My understanding of that aspect is (I feel it is good to confirm,
irrespective of the future of this patch):

1. Submission path:
There is no extra code for non-zoned device IO. For append, there is
this "ns->append_emulate = 1" check.
Snippet -
case REQ_OP_ZONE_APPEND:
- ret = nvme_setup_rw(ns, req, cmd, nvme_cmd_zone_append);
+ if (!nvme_is_append_emulated(ns))
+ ret = nvme_setup_rw(ns, req, cmd, nvme_cmd_zone_append);
+ else {
+ /* prepare append like write, and adjust lba
afterwards */

2. Completion:
Not as clean as submission for sure.
The extra check is "ns && ns->append_emulate == 1" for completions if
CONFIG_ZONED is enabled.
A slightly better completion-handling version (than the submitted patch) is -

- } else if (IS_ENABLED(CONFIG_BLK_DEV_ZONED) &&
- req_op(req) == REQ_OP_ZONE_APPEND) {
- req->__sector = nvme_lba_to_sect(req->q->queuedata,
- le64_to_cpu(nvme_req(req)->result.u64));
+ } else if (IS_ENABLED(CONFIG_BLK_DEV_ZONED)) {
+ struct nvme_ns *ns = req->q->queuedata;
+ /* append-emulation requires wp update for some cmds*/
+ if (ns && nvme_is_append_emulated(ns)) {
+ if (nvme_need_zone_wp_update(req))
+ nvme_zone_wp_update(ns, req, status);
+ }
+ else if (req_op(req) == REQ_OP_ZONE_APPEND)
+ req->__sector = nvme_lba_to_sect(ns,
+ le64_to_cpu(nvme_req(req)->result.u64));

Am I missing any other fast-path pain-points?
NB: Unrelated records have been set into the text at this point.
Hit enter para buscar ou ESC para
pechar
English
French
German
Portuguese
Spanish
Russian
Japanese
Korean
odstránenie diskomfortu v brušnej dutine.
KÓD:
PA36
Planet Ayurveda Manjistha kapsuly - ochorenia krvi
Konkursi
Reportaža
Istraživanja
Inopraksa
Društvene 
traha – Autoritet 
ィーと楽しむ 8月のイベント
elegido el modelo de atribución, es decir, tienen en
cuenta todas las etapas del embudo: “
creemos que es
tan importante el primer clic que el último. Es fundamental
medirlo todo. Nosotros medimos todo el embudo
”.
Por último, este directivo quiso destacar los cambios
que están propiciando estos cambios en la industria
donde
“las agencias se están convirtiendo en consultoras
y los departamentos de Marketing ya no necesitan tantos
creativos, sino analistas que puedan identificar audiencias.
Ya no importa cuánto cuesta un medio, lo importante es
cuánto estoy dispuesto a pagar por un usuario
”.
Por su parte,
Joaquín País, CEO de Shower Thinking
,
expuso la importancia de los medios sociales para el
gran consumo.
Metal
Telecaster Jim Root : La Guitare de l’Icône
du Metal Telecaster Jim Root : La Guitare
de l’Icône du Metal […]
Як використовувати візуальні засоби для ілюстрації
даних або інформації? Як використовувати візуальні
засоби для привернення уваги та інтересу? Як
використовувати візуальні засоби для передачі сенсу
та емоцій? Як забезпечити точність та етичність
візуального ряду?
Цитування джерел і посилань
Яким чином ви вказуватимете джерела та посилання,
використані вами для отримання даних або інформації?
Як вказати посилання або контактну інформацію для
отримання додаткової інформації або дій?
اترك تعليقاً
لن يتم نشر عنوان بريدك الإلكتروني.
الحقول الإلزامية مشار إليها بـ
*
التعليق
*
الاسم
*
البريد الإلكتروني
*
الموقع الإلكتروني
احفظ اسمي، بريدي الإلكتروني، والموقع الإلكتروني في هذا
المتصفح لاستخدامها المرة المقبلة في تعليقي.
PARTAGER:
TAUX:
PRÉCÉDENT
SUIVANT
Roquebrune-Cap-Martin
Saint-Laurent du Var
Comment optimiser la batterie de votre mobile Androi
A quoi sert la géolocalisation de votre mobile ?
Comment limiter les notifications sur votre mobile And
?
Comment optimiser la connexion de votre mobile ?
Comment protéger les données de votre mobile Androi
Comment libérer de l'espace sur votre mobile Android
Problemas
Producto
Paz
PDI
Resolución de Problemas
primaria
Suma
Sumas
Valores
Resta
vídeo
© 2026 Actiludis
A quick 1 minute 4K randwrite run (QD 64, 4 jobs,libaio) shows :
before: IOPS=270k, BW=1056MiB/s (1107MB/s)(61.9GiB/60002msec)
after: IOPS=270k, BW=1055MiB/s (1106MB/s)(61.8GiB/60005msec)

It is good to use the QEMU "simulation" path that we implemented to test
performance with different delays, etc., but for these numbers to make
sense we need to put them in contrast to the simulated NAND speed, etc.


This maynot be the best test to see the cost, and I am happy to
conduct more and improvise.

As for the volume of the code - it is same as SCSI emulation. And I
can make efforts to reduce that by moving common code to blk-zone, and
reuse in SCSI/NVMe emulation.
In the patch I tried to isolate append-emulation by keeping everything
into "nvme_za_emul". It contains nothing nvme'ish except nvme_ns,
which can be turned into "driver_data".

+#ifdef CONFIG_BLK_DEV_ZONED
+struct nvme_za_emul {
+ unsigned int nr_zones;
+ spinlock_t zones_wp_offset_lock;
+ u32 *zones_wp_offset;
+ u32 *rev_wp_offset;
+ struct work_struct zone_wp_offset_work;
+ char *zone_wp_update_buf;
+ struct mutex rev_mutex;
+ struct nvme_ns *ns;
+};
+#endif

Will that be an acceptable line of further work/discussions?

I know we spent time enabling this path, but I don't think that moving
the discussion to the block layer will have much more benefit.

Let's keep the support for these non-append devices in xNVMe and focus
on the support for the append-enabled ones in Linux. We have a lot of
good stuff in the backlog that we can start pushing.